Mass. Bill to Protect Fuel Companies

BOSTON -- The Massachusetts state House this week approved an economic development bill that tweaked the Brownfields Act of 1998 so that corporations would be protected from future cleanup liability as long as a site was cleaned to state standards while they owned the site.

While House leaders said the change would encourage the redevelopment of hundreds more idle commercial and industrial sites which are contaminated, opponents said it would let corporate polluters off the hook under some circumstances. Brownfields was intended to breathe economic life back into hundreds of vacant, industrial properties where oil or other hazardous materials have been left, according to The Boston Globe.

The law targets those sites which have not been designated Superfund sites, where the U.S. Environmental Protection Agency oversees a cleanup of uncontrolled waste. A company is given financial assistance and in some circumstances protection from lawsuits to help clean the site.

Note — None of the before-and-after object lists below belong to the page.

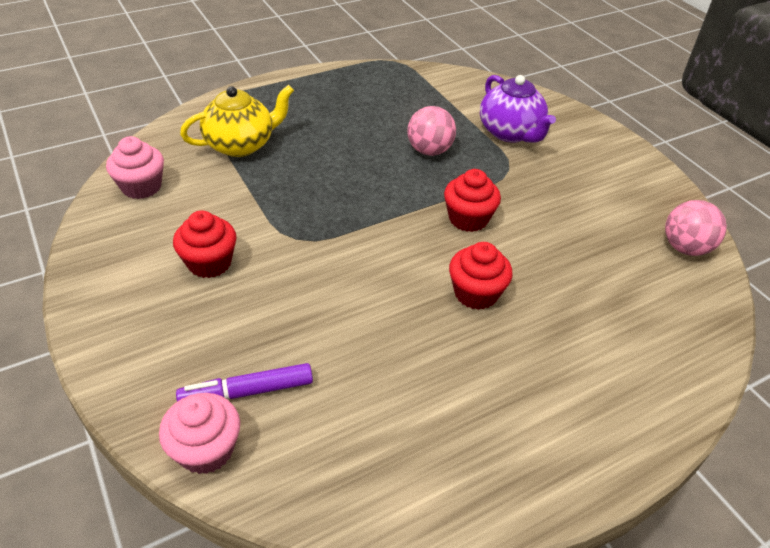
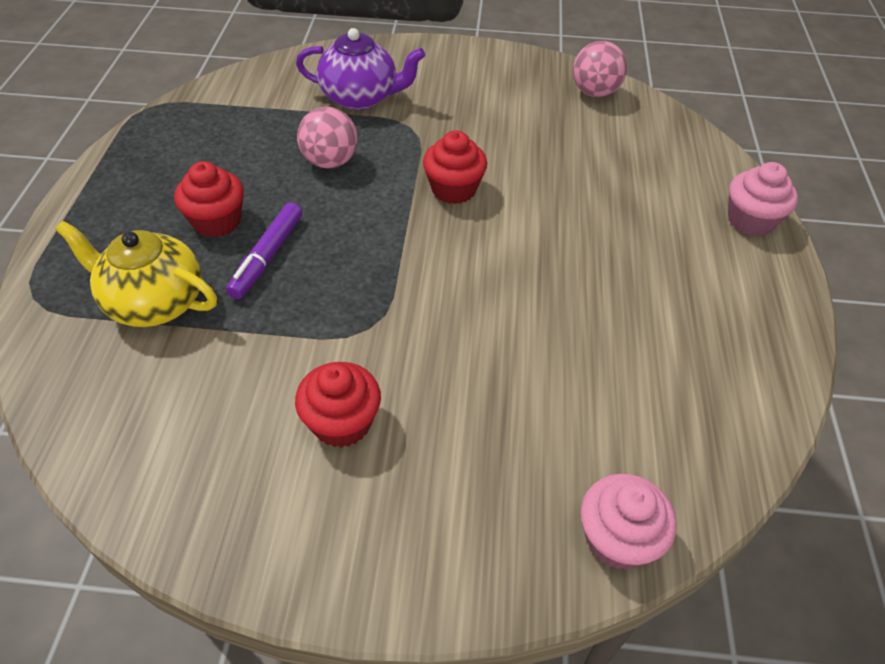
camera: 55 degrees left, 5 degrees up
(141, 187) = (131, 437): pink cupcake -> pink cupcake (750, 220)
(241, 145) = (154, 302): yellow teapot -> yellow teapot turned 75 degrees counterclockwise
(247, 392) = (562, 469): purple marker -> purple marker (267, 257)
(476, 293) = (553, 236): red cupcake -> red cupcake (217, 221)

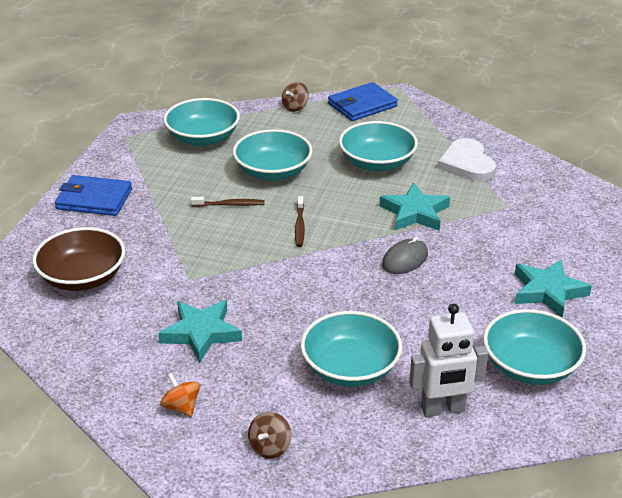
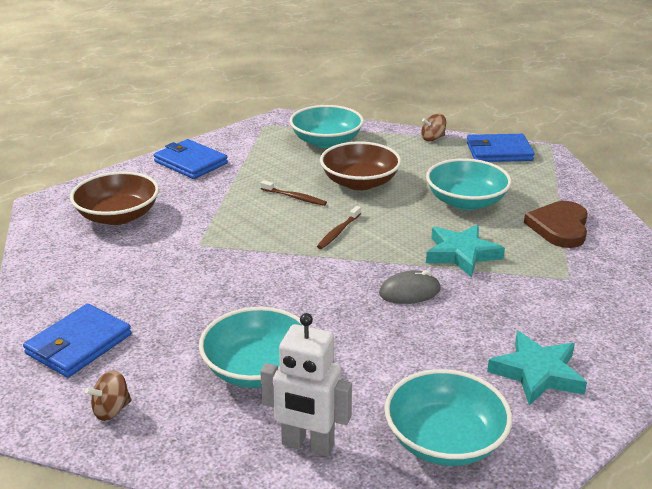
camera: 30 degrees right, 5 degrees down
(181, 407) = (78, 344): orange spinning top -> blue wallet
(201, 333) = (161, 290): turquoise star -> none
(273, 172) = (359, 182): turquoise bowl -> brown bowl
(467, 164) = (559, 227): white heart -> brown heart

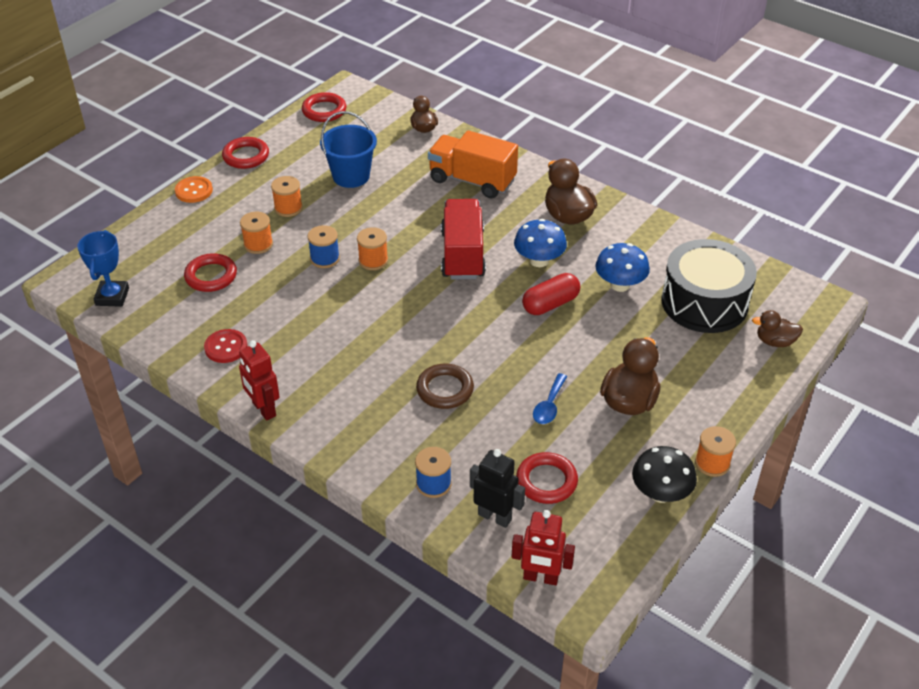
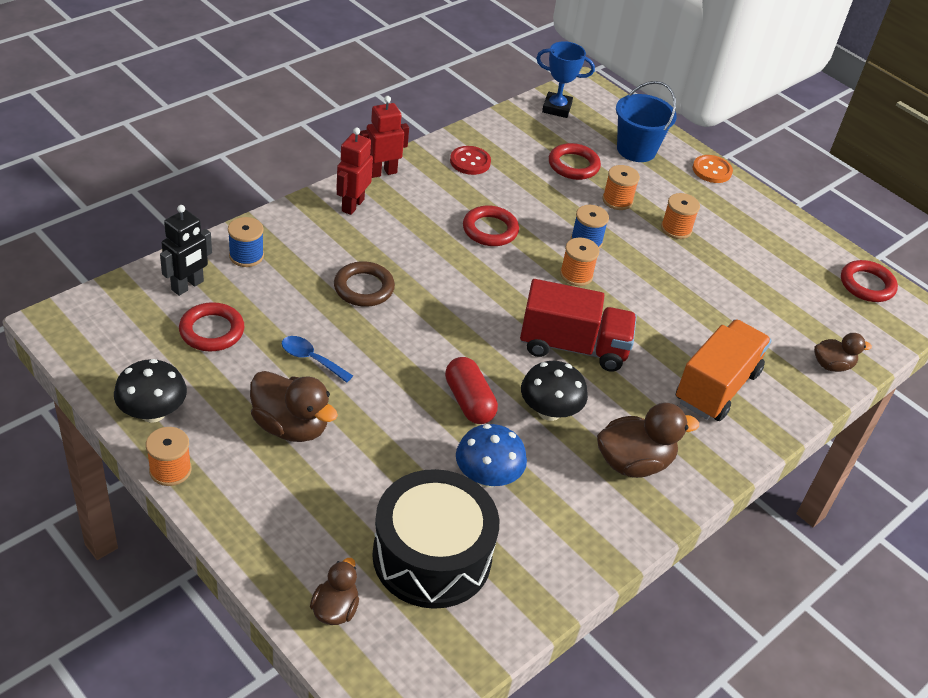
camera: 95 degrees right, 0 degrees up
(246, 156) = (772, 212): red ring -> red ring (490, 230)
(351, 176) = (731, 284): blue bucket -> blue bucket (636, 150)
(539, 261) = (549, 411): blue mushroom -> black mushroom
(540, 578) = (104, 298): red robot -> red robot (352, 205)

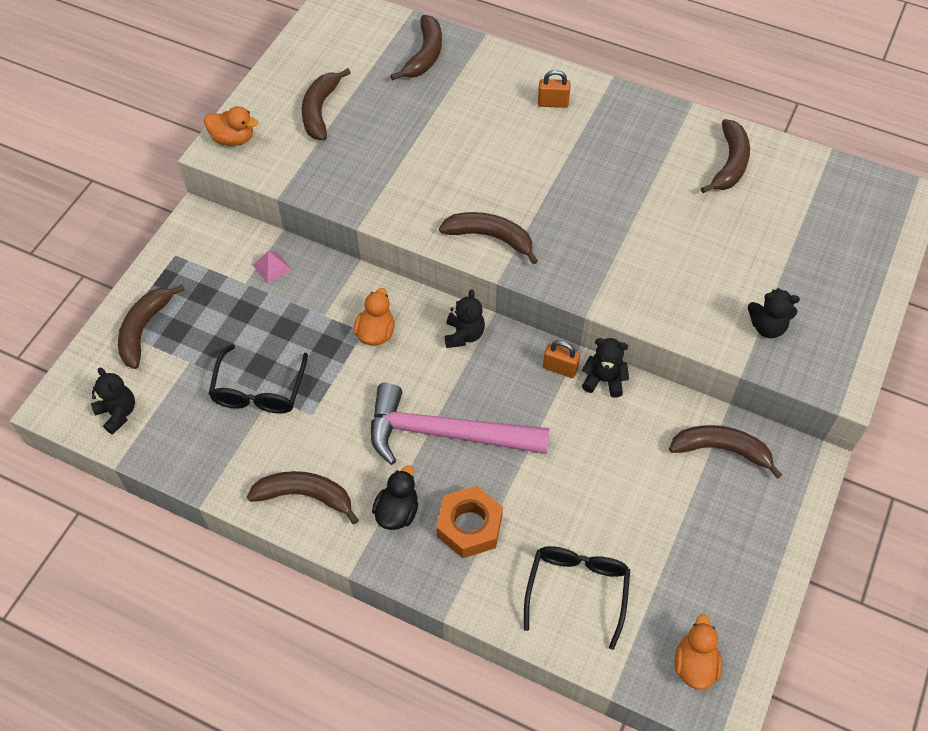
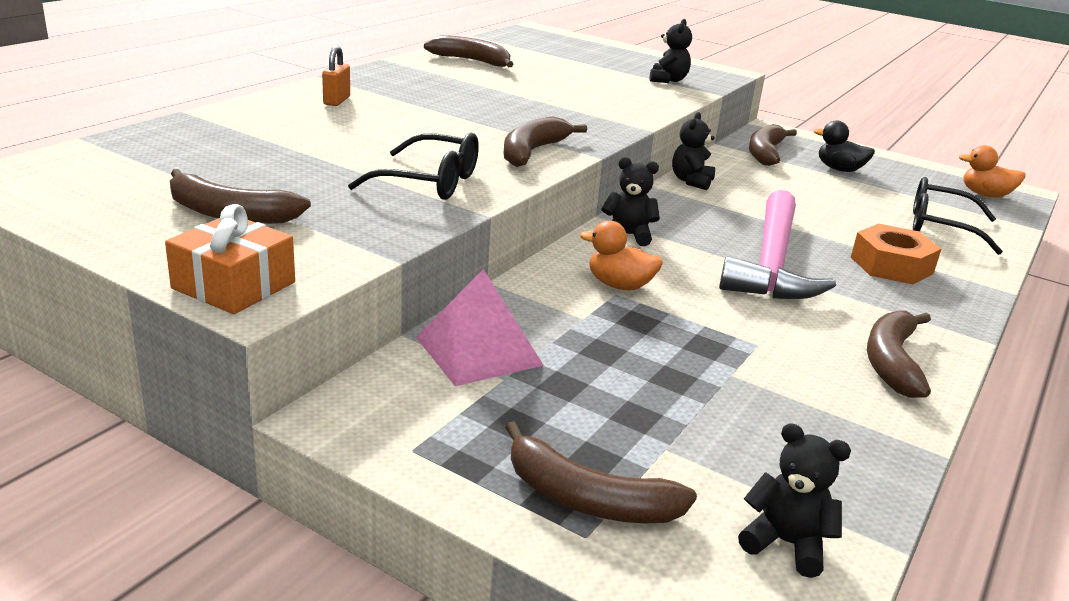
camera: 85 degrees left, 30 degrees down
(118, 413) = (786, 543): black teddy bear -> black teddy bear turned 60 degrees clockwise
(233, 139) = (234, 285): orange duck -> orange gift
(259, 391) = (721, 383): black glasses -> black glasses (430, 182)
(272, 267) = (478, 351): pink pyramid -> pink pyramid, size x1.98
(397, 511) = (889, 303): black duck -> black duck (839, 169)
(424, 55) = (183, 142): brown banana -> none
(560, 368) = (677, 197): orange padlock -> none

While state officials say that Brownfields has been successful in cleaning up more than 400 sites statewide, some House lawmakers say the law should be changed to give more incentives to corporations to clean up. Under the original Brownfields law, polluters were separated into two classes. The first class were the minor polluters such as gas station owners, who were given protection from being sued for future discoveries of contamination as long as they cleaned up the property to state Department of Environmental Protection standards while they owned the property.

Now, officials say, the bill would eliminate the distinction between corporations and minor polluters, allowing big companies to get relief from liability by simply cleaning the property to DEP standards, without the attorney general's involvement.